Maria Helena Vieira da Silva, Bibliothèque, 1952. Oil on canvas, 28-3/4 x 36-1/4 inches. Courtesy of Di Donna Galleries. © Maria Helena Vieira da Silva
Maria Helena Vieira da Silva, Bibliothèque, 1952. Oil on canvas, 28-3/4 x 36-1/4 inches. Courtesy of Di Donna Galleries. © Maria Helena Vieira da Silva

This is the sort of spiritually evocative work that may have influenced Loren MacIver in works like Votive Lights. Similarly, another unusual picture on an airy field of white, Untitled, 1955, parallels an oceanic figural processional space explored by Norman Lewis.

In an essay in the show’s catalogue, Kent Mitchell Minturn dislodges her from the nationalistic ‘jeune’ École de Paris, and the gestural, anti-geometric Tachism, re-labelling her a late cubist. While this does make some sense, it does her no historical favors to cut her off from interaction with her contemporaries in this bid for uniqueness. Indeed, a number of works in the exhibition contradict this volte-face, as I have shown above.
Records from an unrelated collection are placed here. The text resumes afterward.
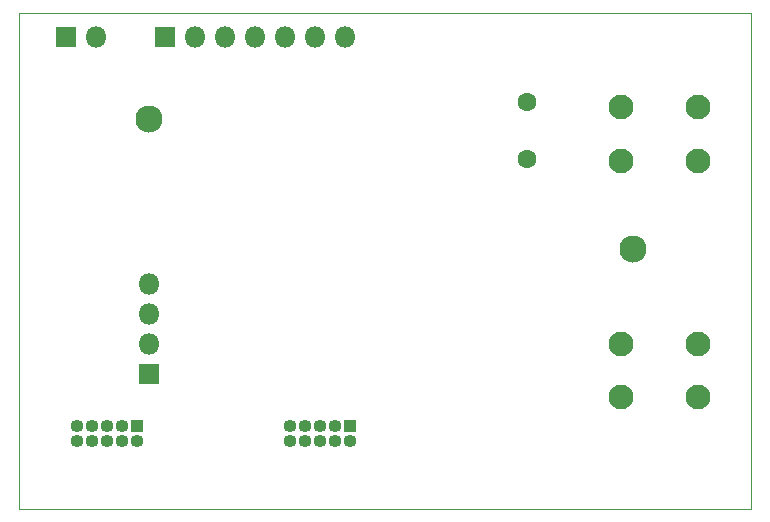
<source format=gbs>
G04 #@! TF.GenerationSoftware,KiCad,Pcbnew,(5.0.0)*
G04 #@! TF.CreationDate,2018-10-05T22:53:34+10:00*
G04 #@! TF.ProjectId,Project 23,50726F6A6563742032332E6B69636164,rev?*
G04 #@! TF.SameCoordinates,Original*
G04 #@! TF.FileFunction,Soldermask,Bot*
G04 #@! TF.FilePolarity,Negative*
%FSLAX46Y46*%
G04 Gerber Fmt 4.6, Leading zero omitted, Abs format (unit mm)*
G04 Created by KiCad (PCBNEW (5.0.0)) date 10/05/18 22:53:34*
%MOMM*%
%LPD*%
G01*
G04 APERTURE LIST*
%ADD10C,0.100000*%
%ADD11R,1.100000X1.100000*%
%ADD12O,1.100000X1.100000*%
%ADD13R,1.800000X1.800000*%
%ADD14O,1.800000X1.800000*%
%ADD15C,2.100000*%
%ADD16C,1.600000*%
%ADD17C,2.300000*%
G04 APERTURE END LIST*
D10*
X112000000Y-40000000D02*
X50000000Y-40000000D01*
X112000000Y-82000000D02*
X112000000Y-40000000D01*
X50000000Y-82000000D02*
X112000000Y-82000000D01*
X50000000Y-40000000D02*
X50000000Y-82000000D01*
D11*
G04 #@! TO.C,J11*
X60000000Y-75000000D03*
D12*
X60000000Y-76270000D03*
X58730000Y-75000000D03*
X58730000Y-76270000D03*
X57460000Y-75000000D03*
X57460000Y-76270000D03*
X56190000Y-75000000D03*
X56190000Y-76270000D03*
X54920000Y-75000000D03*
X54920000Y-76270000D03*
G04 #@! TD*
D13*
G04 #@! TO.C,J13*
X61000000Y-70540000D03*
D14*
X61000000Y-68000000D03*
X61000000Y-65460000D03*
X61000000Y-62920000D03*
G04 #@! TD*
D11*
G04 #@! TO.C,J12*
X78000000Y-75000000D03*
D12*
X78000000Y-76270000D03*
X76730000Y-75000000D03*
X76730000Y-76270000D03*
X75460000Y-75000000D03*
X75460000Y-76270000D03*
X74190000Y-75000000D03*
X74190000Y-76270000D03*
X72920000Y-75000000D03*
X72920000Y-76270000D03*
G04 #@! TD*
D13*
G04 #@! TO.C,J21*
X53960000Y-42000000D03*
D14*
X56500000Y-42000000D03*
G04 #@! TD*
D15*
G04 #@! TO.C,SW11*
X101000000Y-52500000D03*
X101000000Y-48000000D03*
X107500000Y-52500000D03*
X107500000Y-48000000D03*
G04 #@! TD*
G04 #@! TO.C,SW12*
X101000000Y-72500000D03*
X101000000Y-68000000D03*
X107500000Y-72500000D03*
X107500000Y-68000000D03*
G04 #@! TD*
D13*
G04 #@! TO.C,U5*
X62380000Y-42000000D03*
D14*
X64920000Y-42000000D03*
X67460000Y-42000000D03*
X70000000Y-42000000D03*
X72540000Y-42000000D03*
X75080000Y-42000000D03*
X77620000Y-42000000D03*
G04 #@! TD*
D16*
G04 #@! TO.C,Y11*
X93000000Y-47520000D03*
X93000000Y-52400000D03*
G04 #@! TD*
D17*
G04 #@! TO.C,M1*
X61000000Y-49000000D03*
G04 #@! TD*
G04 #@! TO.C,M2*
X102000000Y-60000000D03*
G04 #@! TD*
M02*

</source>
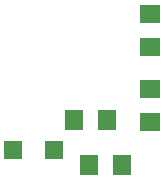
<source format=gtp>
G75*
G70*
%OFA0B0*%
%FSLAX24Y24*%
%IPPOS*%
%LPD*%
%AMOC8*
5,1,8,0,0,1.08239X$1,22.5*
%
%ADD10R,0.0709X0.0630*%
%ADD11R,0.0630X0.0709*%
%ADD12R,0.0591X0.0591*%
D10*
X012100Y004549D03*
X012100Y005651D03*
X012100Y007049D03*
X012100Y008151D03*
D11*
X010651Y004600D03*
X009549Y004600D03*
X010049Y003100D03*
X011151Y003100D03*
D12*
X007511Y003600D03*
X008889Y003600D03*
M02*

</source>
While I have doted on several of the works that employ color as a pictorial dynamic, much of the other two dozen works in this exhibition function with a cubist tonality, even when a single strong color or two are employed. It worked for Picasso and it works for Vieira da Silva too. Her “Teatrum mundi” was also a way to create a unity between tradition and modernity—not exactly “the tradition” but a personal one that follows partially unconscious emotions. In a Vieira da Silva, there is no certainty.